Conséquences pour l’approvisionnement énergétique européen
L’absence d’inspections du pipeline Druzhba entrave la planification énergétique de l’Union européenne. Bien que des alternatives via la Croatie et le port d’Omisalj existent, les capacités de pompage ne remplacent qu’une fraction de ce que transportait Druzhba. Les experts craignent que si les inspections du pipeline Druzhba ne sont pas autorisées rapidement, les stocks stratégiques de la Hongrie ne tombent sous le seuil critique avant la fin du trimestre.
La perspective d’une médiation internationale
Devant l’impasse, certains diplomates suggèrent l’implication de l’Agence internationale de l’énergie (AIE) pour superviser les inspections du pipeline Druzhba. Une telle médiation permettrait de dépolitiser le débat technique. Néanmoins, la méfiance réciproque entre l’Ukraine et le duo Hongrie-Slovaquie rend toute avancée fragile. Le rétablissement du transit dépendra entièrement des résultats issus des futures inspections du pipeline Druzhba.
« J’appelle le président Zelensky à accorder l’accès au comité, et à fournir les conditions nécessaires à son travail. » – Viktor Orban, Premier ministre de la Hongrie.
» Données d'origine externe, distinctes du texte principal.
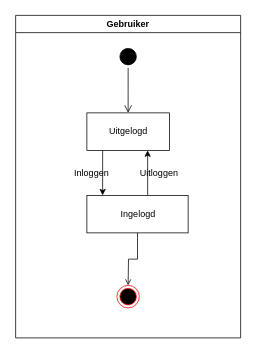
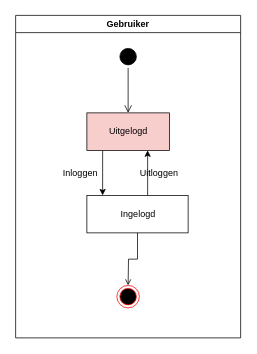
  <mxCell id="0" />
  <mxCell id="1" parent="0" />
  <mxCell id="2" value="" style="ellipse;html=1;shape=startState;fillColor=#000000;strokeColor=#000000;" parent="1" vertex="1"><mxGeometry x="155" y="60" width="30" height="30" as="geometry" /></mxCell>
  <mxCell id="3" value="" style="edgeStyle=orthogonalEdgeStyle;html=1;verticalAlign=bottom;endArrow=open;endSize=8;strokeColor=#000000;rounded=0;" parent="1" source="2" edge="1"><mxGeometry relative="1" as="geometry"><mxPoint x="170" y="150" as="targetPoint" /></mxGeometry></mxCell>
  <mxCell id="4" style="edgeStyle=orthogonalEdgeStyle;rounded=0;orthogonalLoop=1;jettySize=auto;html=1;strokeColor=#000000;" parent="1" source="5" target="7" edge="1"><mxGeometry relative="1" as="geometry"><Array as="points"><mxPoint x="136" y="230" /><mxPoint x="136" y="230" /></Array></mxGeometry></mxCell>
- <mxCell id="5" value="Uitgelogd" style="html=1;" parent="1" vertex="1"><mxGeometry x="115" y="150" width="110" height="50" as="geometry" /></mxCell>
+ <mxCell id="5" value="Uitgelogd" style="html=1;fillColor=#f8cecc;" parent="1" vertex="1"><mxGeometry x="115" y="150" width="110" height="50" as="geometry" /></mxCell>
  <mxCell id="6" style="edgeStyle=orthogonalEdgeStyle;rounded=0;orthogonalLoop=1;jettySize=auto;html=1;strokeColor=#000000;" parent="1" source="7" target="5" edge="1"><mxGeometry relative="1" as="geometry"><Array as="points"><mxPoint x="196" y="230" /><mxPoint x="196" y="230" /></Array></mxGeometry></mxCell>
  <mxCell id="7" value="Ingelogd" style="html=1;" parent="1" vertex="1"><mxGeometry x="115" y="260" width="135" height="50" as="geometry" /></mxCell>
  <mxCell id="8" value="Uitloggen" style="text;html=1;align=center;verticalAlign=middle;resizable=0;points=[];autosize=1;strokeColor=none;fillColor=none;" parent="1" vertex="1"><mxGeometry x="176" y="220" width="70" height="20" as="geometry" /></mxCell>
- <mxCell id="9" value="Inloggen" style="text;html=1;align=center;verticalAlign=middle;resizable=0;points=[];autosize=1;strokeColor=none;fillColor=none;" parent="1" vertex="1"><mxGeometry x="91" y="220" width="60" height="20" as="geometry" /></mxCell>
+ <mxCell id="9" value="Inloggen" style="text;html=1;align=center;verticalAlign=middle;resizable=0;points=[];autosize=1;strokeColor=none;fillColor=none;" parent="1" vertex="1"><mxGeometry x="76" y="220" width="60" height="20" as="geometry" /></mxCell>
  <mxCell id="10" style="edgeStyle=orthogonalEdgeStyle;rounded=0;orthogonalLoop=1;jettySize=auto;html=1;strokeColor=#000000;endArrow=open;endFill=0;" parent="1" source="7" edge="1"><mxGeometry relative="1" as="geometry"><mxPoint x="170" y="380" as="targetPoint" /></mxGeometry></mxCell>
  <mxCell id="11" value="" style="ellipse;html=1;shape=endState;fillColor=#000000;strokeColor=#ff0000;" parent="1" vertex="1"><mxGeometry x="155" y="380" width="30" height="30" as="geometry" /></mxCell>
  <mxCell id="12" value="Gebruiker" style="swimlane;" vertex="1" parent="1"><mxGeometry x="20" y="20" width="300" height="430" as="geometry" /></mxCell>
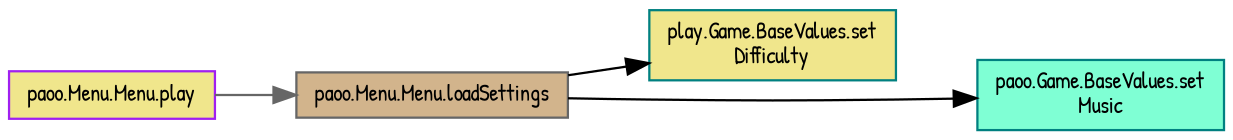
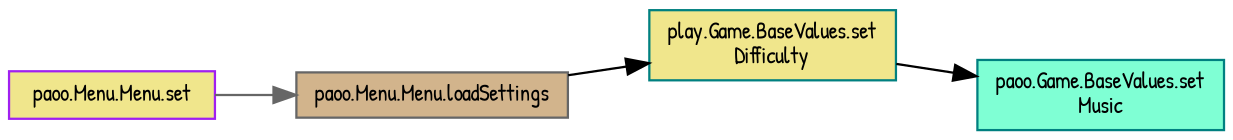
  digraph {
    fontname="Patrick Hand"
    rankdir=LR
    node [color=teal fillcolor=khaki fontname="Patrick Hand" fontsize=10 shape=record style=filled]
    edge [color=black fontname="Patrick Hand" fontsize=10 labelfontname=Helvetica labelfontsize=10 style=solid]
-   n1 [color=purple fontcolor=black height=0.2 label="paoo.Menu.Menu.play" width=0.4]
+   n1 [color=purple fontcolor=black height=0.2 label="paoo.Menu.Menu.set" width=0.4]
    n2 [color=gray40 fillcolor=tan height=0.2 label="paoo.Menu.Menu.loadSettings" width=0.4]
    n3 [height=0.2 label="play.Game.BaseValues.set\lDifficulty" width=0.4]
    n4 [fillcolor=aquamarine height=0.2 label="paoo.Game.BaseValues.set\lMusic" width=0.4]
    n1 -> n2 [color=gray40]
    n2 -> n3
-   n2 -> n4
+   n3 -> n4
  }
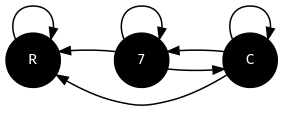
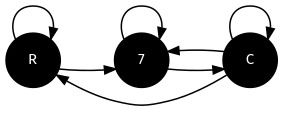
  digraph {
    fontname="Fira Sans"
    rankdir=LR
    node [fillcolor=black fontcolor=white fontname="Fira Sans" fontsize=10 shape=circle style=filled]
    edge [arrowsize=0.75 fontname="Fira Sans"]
    R
    C
    n3 [label=7]
    R -> R
    C -> R
    C -> C
    C -> n3
-   n3 -> R
+   R -> n3
    n3 -> C
    n3 -> n3
  }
Infrastructures et risques de dégradation
L’âge des installations rend les inspections du pipeline Druzhba particulièrement complexes. Construite à l’époque soviétique, cette ligne nécessite une maintenance constante, aggravée par les vibrations des bombardements incessants. Sans une surveillance rigoureuse par des inspections du pipeline Druzhba, le risque de fuite majeure ou de pollution environnementale dans les sols ukrainiens devient une préoccupation secondaire, mais réelle pour les écologistes.
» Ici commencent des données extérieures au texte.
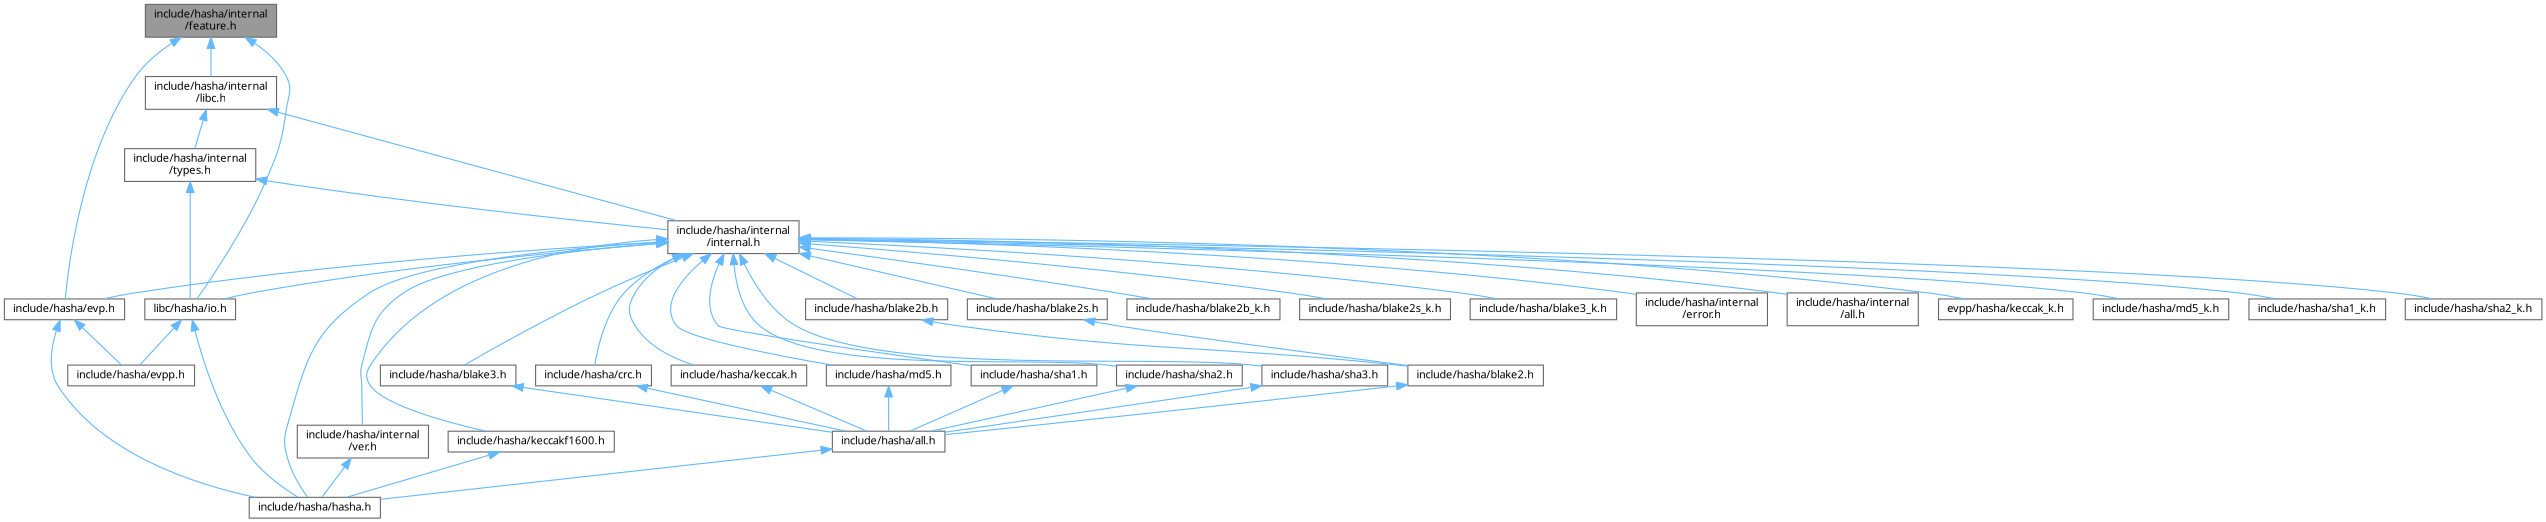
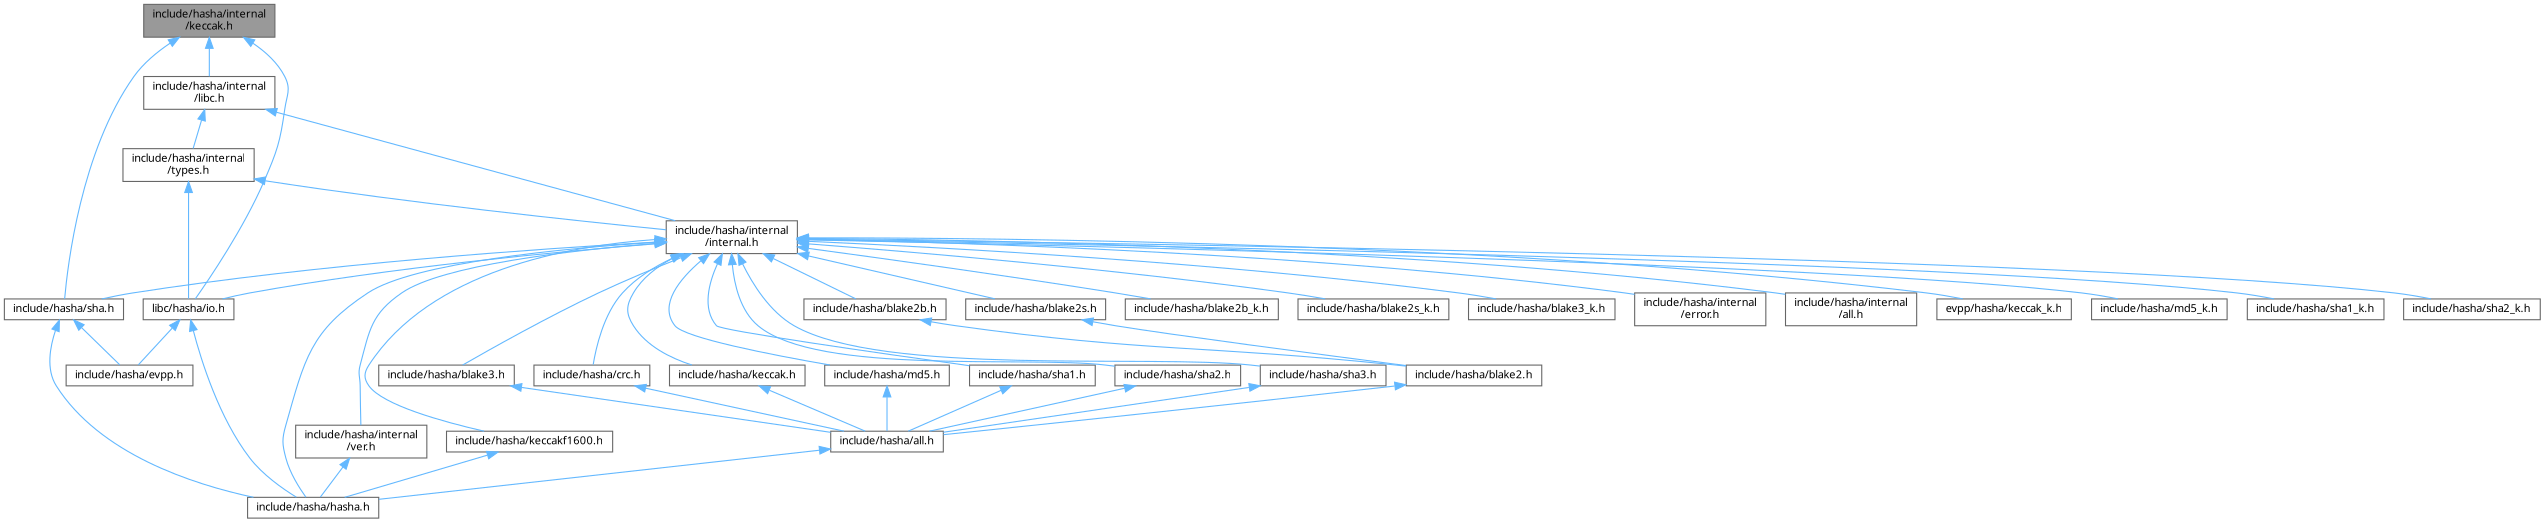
  digraph {
    fontname="Noto Sans"
    node [color=grey40 fillcolor=white fontname="Noto Sans" fontsize=10 shape=box style=filled]
    edge [color=steelblue1 dir=back fontname="Noto Sans" fontsize=10 labelfontname=Helvetica labelfontsize=10 style=solid]
-   n1 [color=gray40 fillcolor=grey60 fontcolor=black height=0.2 label="include/hasha/internal\l/feature.h" width=0.4]
-   n2 [height=0.2 label="include/hasha/evp.h" width=0.4]
+   n1 [color=gray40 fillcolor=grey60 fontcolor=black height=0.2 label="include/hasha/internal\l/keccak.h" width=0.4]
+   n2 [height=0.2 label="include/hasha/sha.h" width=0.4]
    n3 [height=0.2 label="include/hasha/internal\l/libc.h" width=0.4]
    n4 [height=0.2 label="libc/hasha/io.h" width=0.4]
    n5 [height=0.2 label="include/hasha/evpp.h" width=0.4]
    n6 [height=0.2 label="include/hasha/hasha.h" width=0.4]
    n7 [height=0.2 label="include/hasha/internal\l/internal.h" width=0.4]
    n8 [height=0.2 label="include/hasha/internal\l/types.h" width=0.4]
    n9 [height=0.2 label="include/hasha/blake2b.h" width=0.4]
    n10 [height=0.2 label="include/hasha/blake2b_k.h" width=0.4]
    n11 [height=0.2 label="include/hasha/blake2s.h" width=0.4]
    n12 [height=0.2 label="include/hasha/blake2s_k.h" width=0.4]
    n13 [height=0.2 label="include/hasha/blake3.h" width=0.4]
    n14 [height=0.2 label="include/hasha/blake3_k.h" width=0.4]
    n15 [height=0.2 label="include/hasha/crc.h" width=0.4]
    n16 [height=0.2 label="include/hasha/internal\l/error.h" width=0.4]
    n17 [height=0.2 label="include/hasha/internal\l/all.h" width=0.4]
    n18 [height=0.2 label="include/hasha/internal\l/ver.h" width=0.4]
    n19 [height=0.2 label="include/hasha/keccak.h" width=0.4]
    n20 [height=0.2 label="evpp/hasha/keccak_k.h" width=0.4]
    n21 [height=0.2 label="include/hasha/keccakf1600.h" width=0.4]
    n22 [height=0.2 label="include/hasha/md5.h" width=0.4]
    n23 [height=0.2 label="include/hasha/md5_k.h" width=0.4]
    n24 [height=0.2 label="include/hasha/sha1.h" width=0.4]
    n25 [height=0.2 label="include/hasha/sha1_k.h" width=0.4]
    n26 [height=0.2 label="include/hasha/sha2.h" width=0.4]
    n27 [height=0.2 label="include/hasha/sha2_k.h" width=0.4]
    n28 [height=0.2 label="include/hasha/sha3.h" width=0.4]
    n29 [height=0.2 label="include/hasha/blake2.h" width=0.4]
    n30 [height=0.2 label="include/hasha/all.h" width=0.4]
    n1 -> n2
    n1 -> n3
    n1 -> n4
    n2 -> n5
    n2 -> n6
    n3 -> n7
    n3 -> n8
    n4 -> n5
    n4 -> n6
    n7 -> n2
    n7 -> n4
    n7 -> n6
    n7 -> n9
    n7 -> n10
    n7 -> n11
    n7 -> n12
    n7 -> n13
    n7 -> n14
    n7 -> n15
    n7 -> n16
    n7 -> n17
    n7 -> n18
    n7 -> n19
    n7 -> n20
    n7 -> n21
    n7 -> n22
    n7 -> n23
    n7 -> n24
    n7 -> n25
    n7 -> n26
    n7 -> n27
    n7 -> n28
    n8 -> n4
    n8 -> n7
    n9 -> n29
    n11 -> n29
    n13 -> n30
    n15 -> n30
    n18 -> n6
    n19 -> n30
    n21 -> n6
    n22 -> n30
    n24 -> n30
    n26 -> n30
    n28 -> n30
    n29 -> n30
    n30 -> n6
  }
L’impasse logistique des raffineries d’Europe centrale
L’absence prolongée de flux via le pipeline Druzhba place les raffineries comme celle de Százhalombatta en Hongrie dans une position critique. Bien que des solutions de contournement via l’oléoduc Adria soient techniquement possibles, elles ne peuvent absorber la totalité de la demande nationale sans des investissements massifs et immédiats. Sans les inspections du pipeline Druzhba, les planificateurs énergétiques naviguent à vue, incapables de déterminer si l’arrêt durera des semaines ou des mois. Cette incertitude pèse lourdement sur les marchés financiers régionaux, où la volatilité des prix de l’énergie reflète l’inquiétude des investisseurs face à ce blocage persistant.
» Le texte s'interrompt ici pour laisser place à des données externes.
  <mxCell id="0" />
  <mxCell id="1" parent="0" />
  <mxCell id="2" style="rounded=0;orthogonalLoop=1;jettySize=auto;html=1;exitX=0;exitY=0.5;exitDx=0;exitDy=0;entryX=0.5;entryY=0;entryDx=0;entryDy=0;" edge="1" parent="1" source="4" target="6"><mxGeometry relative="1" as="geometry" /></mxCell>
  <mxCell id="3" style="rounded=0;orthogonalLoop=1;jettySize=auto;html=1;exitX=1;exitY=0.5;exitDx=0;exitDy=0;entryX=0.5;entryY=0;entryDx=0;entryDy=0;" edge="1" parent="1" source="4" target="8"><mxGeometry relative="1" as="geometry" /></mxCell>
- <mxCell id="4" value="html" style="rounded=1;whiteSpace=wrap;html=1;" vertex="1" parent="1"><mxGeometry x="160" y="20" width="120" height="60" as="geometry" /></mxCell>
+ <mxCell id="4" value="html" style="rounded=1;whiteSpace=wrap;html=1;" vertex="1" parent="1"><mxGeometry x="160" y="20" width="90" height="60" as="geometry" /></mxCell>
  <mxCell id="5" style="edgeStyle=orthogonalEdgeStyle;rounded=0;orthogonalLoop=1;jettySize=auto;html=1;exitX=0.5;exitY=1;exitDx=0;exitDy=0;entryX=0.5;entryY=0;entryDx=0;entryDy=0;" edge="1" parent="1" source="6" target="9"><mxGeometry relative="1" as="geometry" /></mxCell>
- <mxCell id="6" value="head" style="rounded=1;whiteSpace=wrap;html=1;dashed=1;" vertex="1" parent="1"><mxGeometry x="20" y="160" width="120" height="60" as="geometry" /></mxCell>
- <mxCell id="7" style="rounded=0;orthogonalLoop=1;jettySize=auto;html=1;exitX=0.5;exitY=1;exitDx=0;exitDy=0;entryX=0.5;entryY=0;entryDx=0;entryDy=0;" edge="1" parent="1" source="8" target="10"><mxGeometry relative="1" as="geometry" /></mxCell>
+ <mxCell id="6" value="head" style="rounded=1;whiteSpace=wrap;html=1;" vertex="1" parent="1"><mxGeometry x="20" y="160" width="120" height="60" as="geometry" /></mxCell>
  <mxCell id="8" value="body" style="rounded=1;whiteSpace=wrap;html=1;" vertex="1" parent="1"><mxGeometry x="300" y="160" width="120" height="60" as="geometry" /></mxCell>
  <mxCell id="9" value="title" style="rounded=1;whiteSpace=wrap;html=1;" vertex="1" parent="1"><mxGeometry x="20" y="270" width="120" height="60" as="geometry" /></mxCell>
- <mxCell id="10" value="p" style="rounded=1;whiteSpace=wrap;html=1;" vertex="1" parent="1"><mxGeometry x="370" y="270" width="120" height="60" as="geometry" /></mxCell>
Les répercussions politiques d’un accès refusé
Le refus de Kiev de faciliter les inspections du pipeline Druzhba crée un précédent dangereux pour la solidarité entre l’Ukraine et ses voisins immédiats. Pour Robert Fico, cette situation dépasse le simple cadre technique pour devenir un enjeu de souveraineté nationale. Si les experts mandatés par Bratislava et Budapest ne peuvent pas procéder aux inspections du pipeline Druzhba en toute sécurité, la Slovaquie a déjà menacé de suspendre certaines aides techniques non militaires fournies à l’Ukraine. Ce chantage croisé illustre parfaitement la fragilité des alliances lorsque les intérêts énergétiques vitaux sont menacés par les réalités du champ de bataille.
Vers un nouveau paradigme de sécurité régionale
Cette crise souligne la vulnérabilité des pays enclavés. L’issue de la dispute sur les inspections du pipeline Druzhba déterminera probablement la structure des futurs contrats énergétiques dans la région. Si l’accès est refusé, la rupture définitive entre Kiev et ses voisins de l’Ouest pourrait être consommée, avec des répercussions durables sur la solidarité européenne.